I work a full time job and only uber on the weekend. Do I need to bother with tracking mileage and gas? Most likely doing standard deduction.


----------



## Older Chauffeur (Oct 16, 2014)

Yes, you still need to track your mileage to use as a deductible expense from your earnings as a TNC driver. You will report your earnings and expenses from your business on Schedule C to determine if you made a profit or loss. It doesn't matter whether you use the standard deduction or itemize your deductions on your tax return, you will carry over the bottom line from your TNC business to Schedule A.
You may be confused by the term "standard," because the IRS uses it in describing the deductible costs for business mileage, known as the Standard Mileage Rate (SMR.) You can choose to track the actual vehicle operating expenses, like gas and repairs, but for most TNC drivers the SMR is better, not to mention easier to figure with less record keeping. You will need a contemporaneous mileage log, which basically means noting the starting and ending odometer readings for each shift you drive.

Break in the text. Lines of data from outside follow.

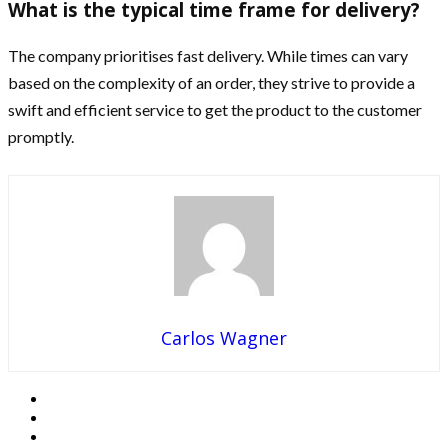
What is the typical time frame for delivery?
The company prioritises fast delivery. While times can vary
based on the complexity of an order, they strive to provide a
swift and efficient service to get the product to the customer
promptly.
Carlos Wagner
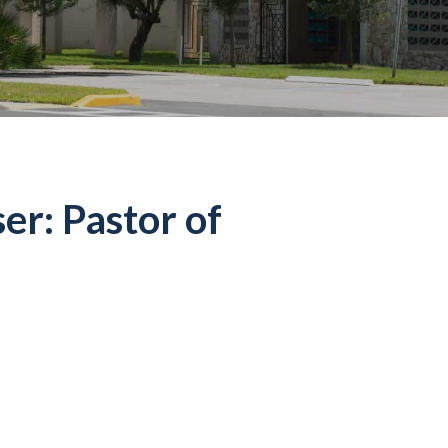
er: Pastor of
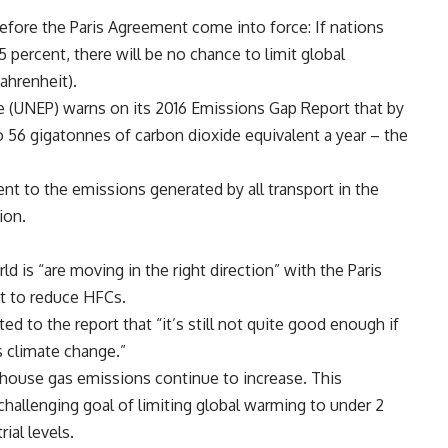
fore the Paris Agreement come into force: If nations
percent, there will be no chance to limit global
ahrenheit).
(UNEP) warns on its 2016 Emissions Gap Report that by
 56 gigatonnes of carbon dioxide equivalent a year – the
ent to the emissions generated by all transport in the
ion.
d is “are moving in the right direction” with the Paris
t to reduce HFCs.
 to the report that “it’s still not quite good enough if
s climate change.”
nhouse gas emissions continue to increase. This
challenging goal of limiting global warming to under 2
ial levels.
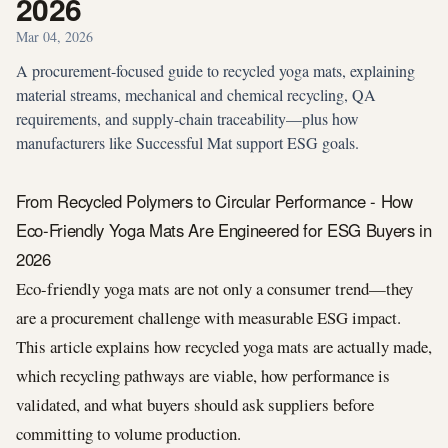
2026
Mar 04, 2026
A procurement-focused guide to recycled yoga mats, explaining
material streams, mechanical and chemical recycling, QA
requirements, and supply-chain traceability—plus how
manufacturers like Successful Mat support ESG goals.
From Recycled Polymers to Circular Performance - How
Eco-Friendly Yoga Mats Are Engineered for ESG Buyers in
2026
Eco-friendly yoga mats are not only a consumer trend—they
are a procurement challenge with measurable ESG impact.
This article explains how recycled yoga mats are actually made,
which recycling pathways are viable, how performance is
validated, and what buyers should ask suppliers before
committing to volume production.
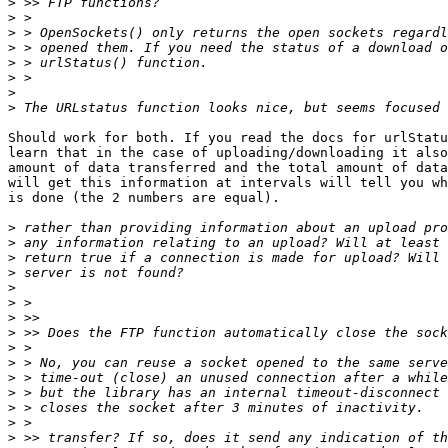
>
>
>
>
>
>
>
>
Should work for both. If you read the docs for urlStatu
learn that in the case of uploading/downloading it also
amount of data transferred and the total amount of data
will get this information at intervals will tell you wh
is done (the 2 numbers are equal).

>
>
>
>
>
>
>
>
>
>
>
>
>
>
>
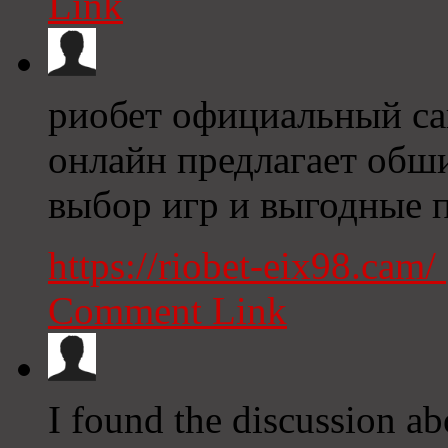
Link
риобет официальный сай
онлайн предлагает об
выбор игр и выгодные 
https://riobet-eix98.cam/
Comment Link
I found the discussion a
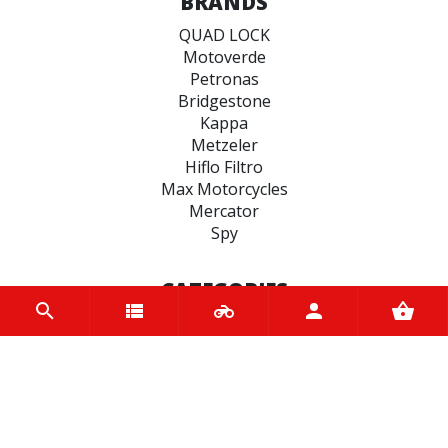
BRANDS
QUAD LOCK
Motoverde
Petronas
Bridgestone
Kappa
Metzeler
Hiflo Filtro
Max Motorcycles
Mercator
Spy
CATEGORIES
BRAKE
ENGINE
SPARK PLUGS
OIL & LUBRICANTS
ACCESSORIES
CHAINS & SPROCKETS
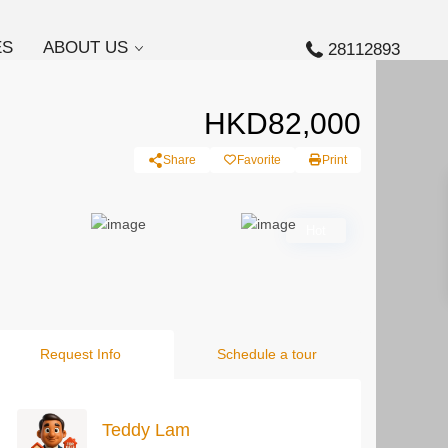
ES
ABOUT US
28112893
HKD82,000
Share
Favorite
Print
Hot
Request Info
Schedule a tour
Teddy Lam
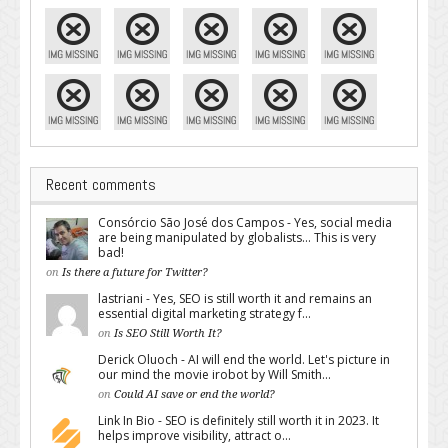
Recent comments
Consórcio São José dos Campos - Yes, social media
are being manipulated by globalists... This is very
bad!
on
Is there a future for Twitter?
lastriani - Yes, SEO is still worth it and remains an
essential digital marketing strategy f...
on
Is SEO Still Worth It?
Derick Oluoch - AI will end the world. Let's picture in
our mind the movie irobot by Will Smith...
on
Could AI save or end the world?
Link In Bio - SEO is definitely still worth it in 2023. It
helps improve visibility, attract o...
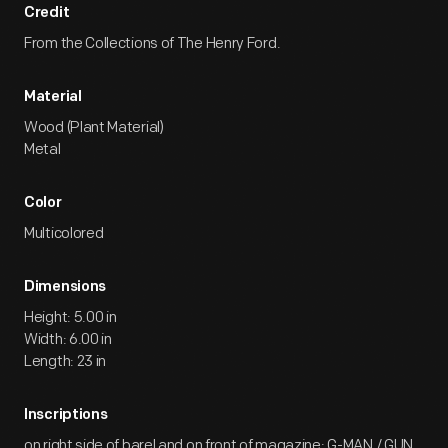
Credit
From the Collections of The Henry Ford.
Material
Wood (Plant Material)
Metal
Color
Multicolored
Dimensions
Height: 5.00 in
Width: 6.00 in
Length: 23 in
Inscriptions
on right side of barel and on front of magazine: G-MAN / GUN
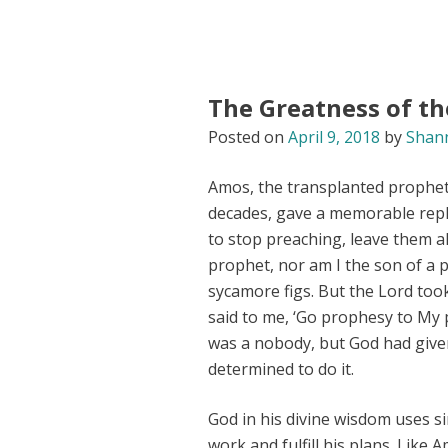
The Greatness of th
Posted on
April 9, 2018
by
Shan
Amos, the transplanted prophet 
decades, gave a memorable repl
to stop preaching, leave them a
prophet, nor am I the son of a 
sycamore figs. But the Lord too
said to me, ‘Go prophesy to My 
was a nobody, but God had given
determined to do it.
God in his divine wisdom uses s
work and fulfill his plans. Like 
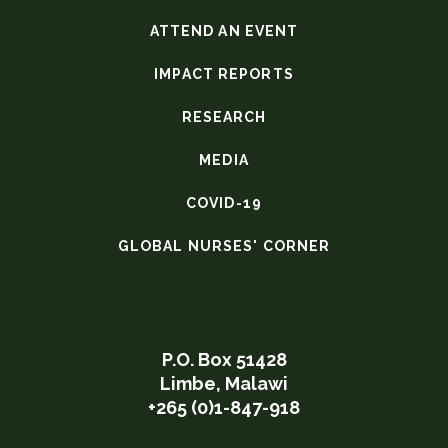
ATTEND AN EVENT
IMPACT REPORTS
RESEARCH
MEDIA
COVID-19
GLOBAL NURSES' CORNER
P.O. Box 51428
Limbe, Malawi
+265 (0)1-847-918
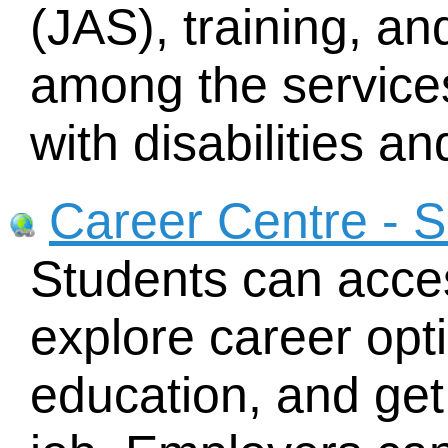
(JAS), training, an
among the service
with disabilities a
Career Centre - S
Students can acces
explore career opti
education, and get 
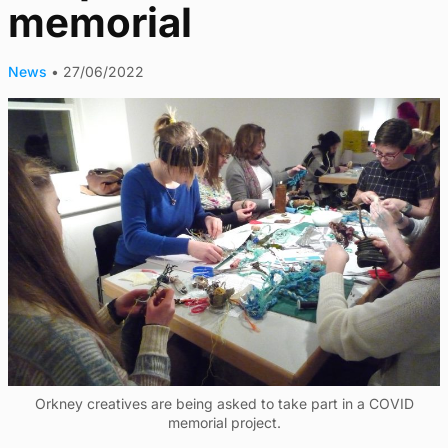
memorial
News
•
27/06/2022
Orkney creatives are being asked to take part in a COVID
memorial project.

Disclosure: I am not a tax professional, but UberTaxPro is, and you can read through the threads in this taxes forum to find his answers to just about anything you need to know.


----------



## SEAL Team 5 (Dec 19, 2015)

CoffeeMan311 said:


> I work a full time job and only uber on the weekend. Do I need to bother with tracking mileage and gas? Most likely doing standard deduction.


Yes you do. You need to deduct operation expenses from your new found business. Trust me, you don't want to pay the 15.3% SE tax from the total that Uber inserts on your 1099.


----------



## Tysmith95 (Jan 30, 2017)

CoffeeMan311 said:


> I work a full time job and only uber on the weekend. Do I need to bother with tracking mileage and gas? Most likely doing standard deduction.


Don't bother tracking gas expenses. Just track the mileage expense.


----------